We finally piled into the limo and were safely deposited back at Gail's (sans Kathryn, sadly), where everyone went to bed - except me and Cyn, who stayed up philosophizing until . . . oh, 5 a.m.

It was lovely. I couldn't have asked for more, and was so touched at all the effort Gail and the ladies put forth - for me!

Next week, I'll whine about my shoe issues and grouse about pew decorations. Ooh, sounds like fun!

Thursday, January 8, 2009

My wedding photographer

My wonderful friend and former colleague Mark Basse has agreed to photograph our wedding in May. Mark works at Florida Community College, but his real career is photography. He's amazing.

I started working with Mark while interviewing students to feature on the FCCJ web site. After doing an e-mail interview, Mark and I would meet them on campus to ask follow-up questions and take their picture. I would "assist," mainly by holding that reflective unbrella-looking thingy that does something with the light.

Mark's such a great photographer because he puts you at ease, and he takes a great photo of anybody, even students who were visibly concerned about their appearance.

Just fooling around one day, he called out to me: "Hey Jen!" I look up and poof! Photographed.
Can I tell you, it came out so good that I had it framed and gave it to my parents?

I received an e-mail from Mark today - apparently he was going through files and found two photos of me - both silly, off-the-cuff things.

You might recognize this one as my profile photo. It's the one I had framed for my parents:


This is even sillier:


He took both of these with the camera in just one hand, quickly - you should see his stuff when he's actually doing "photography." Looking at them, I get excited about him taking photos for our wedding. I think they're going to be great - what a great friend!

I also think I might want to grow my hair back out . . . .

Wednesday, December 10, 2008

This is not a Darryl Worley song.

I miss my friends.

This is not a new topic for my blog, so feel free to move on if you've heard it all before.

I'm feeling a little left out of the big deal of She's Getting Married. I have come to the realization that there are some things that I'll miss out on by going the solitary, online route, like trying on dresses with my friends.

I was watching the TLC show about a New York bridal salon, "Say Yes to the Dress" (we can go into the shame of that later), and maybe it was because I'd had a couple glasses of wine and it was, oh, 1 a.m. on a weeknight, but a particular scene got me a little blurry-eyed.

A bride pulls this (admittedly gorgeous, albeit stupidly overpriced) wedding dress over her head and stands on the little platform to see herself in the mirror, and suddenly the camera cuts to her mom, and then to her bridesmaids. The look on their faces said it all. "Wow. This is the dress." And everybody started laughing and smiling and hugging. Very touching.

I didn't get to have that!

And while, yes, I realize that in the long run, it's much better to have ordered my dress online, paying a pittance, a fraction of the cost of your run-of-the-mill David's Bridal thing than to blow a wad of cash on something I'll wear once so that I could experience that "moment," right now I don't care. I want that experience! I want someone besides me to get excited about this wedding.

> **EXPLORE THE MATERIAL**
1 – In the blog excerpt, where does Mark Basse work?
2 – Reproduce the stretch of the blog excerpt from "He took both" through "miss my friends.".
The records below are separate material from the blog excerpt.

> **SUPPLIED DATA**
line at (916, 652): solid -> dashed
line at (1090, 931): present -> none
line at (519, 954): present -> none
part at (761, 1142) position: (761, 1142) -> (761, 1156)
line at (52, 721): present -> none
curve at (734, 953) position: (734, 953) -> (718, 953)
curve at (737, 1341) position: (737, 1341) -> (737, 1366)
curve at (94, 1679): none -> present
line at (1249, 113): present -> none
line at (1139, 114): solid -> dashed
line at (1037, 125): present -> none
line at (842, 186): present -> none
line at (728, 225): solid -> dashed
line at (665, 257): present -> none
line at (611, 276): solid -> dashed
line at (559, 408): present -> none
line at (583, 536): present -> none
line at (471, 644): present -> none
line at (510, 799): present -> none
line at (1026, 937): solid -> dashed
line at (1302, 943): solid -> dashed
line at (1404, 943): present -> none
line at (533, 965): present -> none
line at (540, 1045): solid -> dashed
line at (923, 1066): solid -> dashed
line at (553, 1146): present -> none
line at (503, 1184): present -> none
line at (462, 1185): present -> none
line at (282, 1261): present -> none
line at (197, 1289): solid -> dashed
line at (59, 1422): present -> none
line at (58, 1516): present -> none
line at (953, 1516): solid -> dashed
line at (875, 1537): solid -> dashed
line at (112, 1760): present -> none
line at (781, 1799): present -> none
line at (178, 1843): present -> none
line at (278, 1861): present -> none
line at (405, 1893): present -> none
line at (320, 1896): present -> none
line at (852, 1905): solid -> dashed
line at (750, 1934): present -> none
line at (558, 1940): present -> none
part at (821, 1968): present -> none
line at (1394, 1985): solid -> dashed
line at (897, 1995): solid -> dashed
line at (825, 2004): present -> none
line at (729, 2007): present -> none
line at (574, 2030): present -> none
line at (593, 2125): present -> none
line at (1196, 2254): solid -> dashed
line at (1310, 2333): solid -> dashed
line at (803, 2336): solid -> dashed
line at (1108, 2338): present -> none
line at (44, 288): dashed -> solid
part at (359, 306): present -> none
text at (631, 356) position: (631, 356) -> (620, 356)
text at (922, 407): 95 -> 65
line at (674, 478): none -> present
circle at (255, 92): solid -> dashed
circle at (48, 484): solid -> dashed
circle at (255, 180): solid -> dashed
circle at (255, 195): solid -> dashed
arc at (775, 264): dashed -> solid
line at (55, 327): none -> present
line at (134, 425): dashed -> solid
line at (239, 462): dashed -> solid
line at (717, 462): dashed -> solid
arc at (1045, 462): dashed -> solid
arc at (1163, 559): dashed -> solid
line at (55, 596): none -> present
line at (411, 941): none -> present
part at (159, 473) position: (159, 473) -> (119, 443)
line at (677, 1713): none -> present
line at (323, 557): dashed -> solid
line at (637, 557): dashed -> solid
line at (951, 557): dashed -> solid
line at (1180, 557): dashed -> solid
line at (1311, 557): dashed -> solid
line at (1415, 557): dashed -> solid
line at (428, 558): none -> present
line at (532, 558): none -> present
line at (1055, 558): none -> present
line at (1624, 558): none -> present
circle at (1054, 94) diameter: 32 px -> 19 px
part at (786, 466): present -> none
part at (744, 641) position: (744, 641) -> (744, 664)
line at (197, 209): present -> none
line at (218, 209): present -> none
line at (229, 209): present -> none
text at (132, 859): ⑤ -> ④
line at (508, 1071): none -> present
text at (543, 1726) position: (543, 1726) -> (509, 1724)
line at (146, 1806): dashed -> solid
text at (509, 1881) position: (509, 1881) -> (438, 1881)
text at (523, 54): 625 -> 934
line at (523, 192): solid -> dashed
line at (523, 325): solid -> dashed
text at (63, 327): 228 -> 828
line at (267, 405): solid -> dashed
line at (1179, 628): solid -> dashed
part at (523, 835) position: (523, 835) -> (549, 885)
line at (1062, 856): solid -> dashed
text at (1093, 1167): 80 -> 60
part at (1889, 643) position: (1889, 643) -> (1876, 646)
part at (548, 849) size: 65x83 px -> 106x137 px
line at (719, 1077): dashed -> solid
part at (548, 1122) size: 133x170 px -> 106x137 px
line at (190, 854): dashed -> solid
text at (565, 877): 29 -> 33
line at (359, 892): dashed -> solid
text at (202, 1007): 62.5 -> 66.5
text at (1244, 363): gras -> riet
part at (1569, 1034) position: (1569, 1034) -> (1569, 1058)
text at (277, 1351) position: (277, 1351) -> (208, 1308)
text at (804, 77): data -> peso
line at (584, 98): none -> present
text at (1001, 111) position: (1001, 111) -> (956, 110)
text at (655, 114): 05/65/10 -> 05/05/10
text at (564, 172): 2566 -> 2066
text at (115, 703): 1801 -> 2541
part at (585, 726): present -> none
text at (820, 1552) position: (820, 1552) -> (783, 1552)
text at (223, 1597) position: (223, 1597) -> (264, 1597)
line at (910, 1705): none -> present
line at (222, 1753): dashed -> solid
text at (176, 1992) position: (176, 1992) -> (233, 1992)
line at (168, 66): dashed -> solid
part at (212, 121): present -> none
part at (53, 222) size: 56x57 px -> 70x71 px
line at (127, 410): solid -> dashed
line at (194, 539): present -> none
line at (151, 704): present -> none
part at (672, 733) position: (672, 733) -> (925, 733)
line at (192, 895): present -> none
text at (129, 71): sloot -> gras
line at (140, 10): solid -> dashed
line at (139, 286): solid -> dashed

> **ANSWERS IN ORDER**
1 – Florida Community College.

2 –
He took both of these with the camera in just one hand, quickly - you should see his stuff when he's actually doing "photography." Looking at them, I get excited about him taking photos for our wedding. I think they're going to be great - what a great friend!

I also think I might want to grow my hair back out . . . .

Wednesday, December 10, 2008

This is not a Darryl Worley song.

I miss my friends.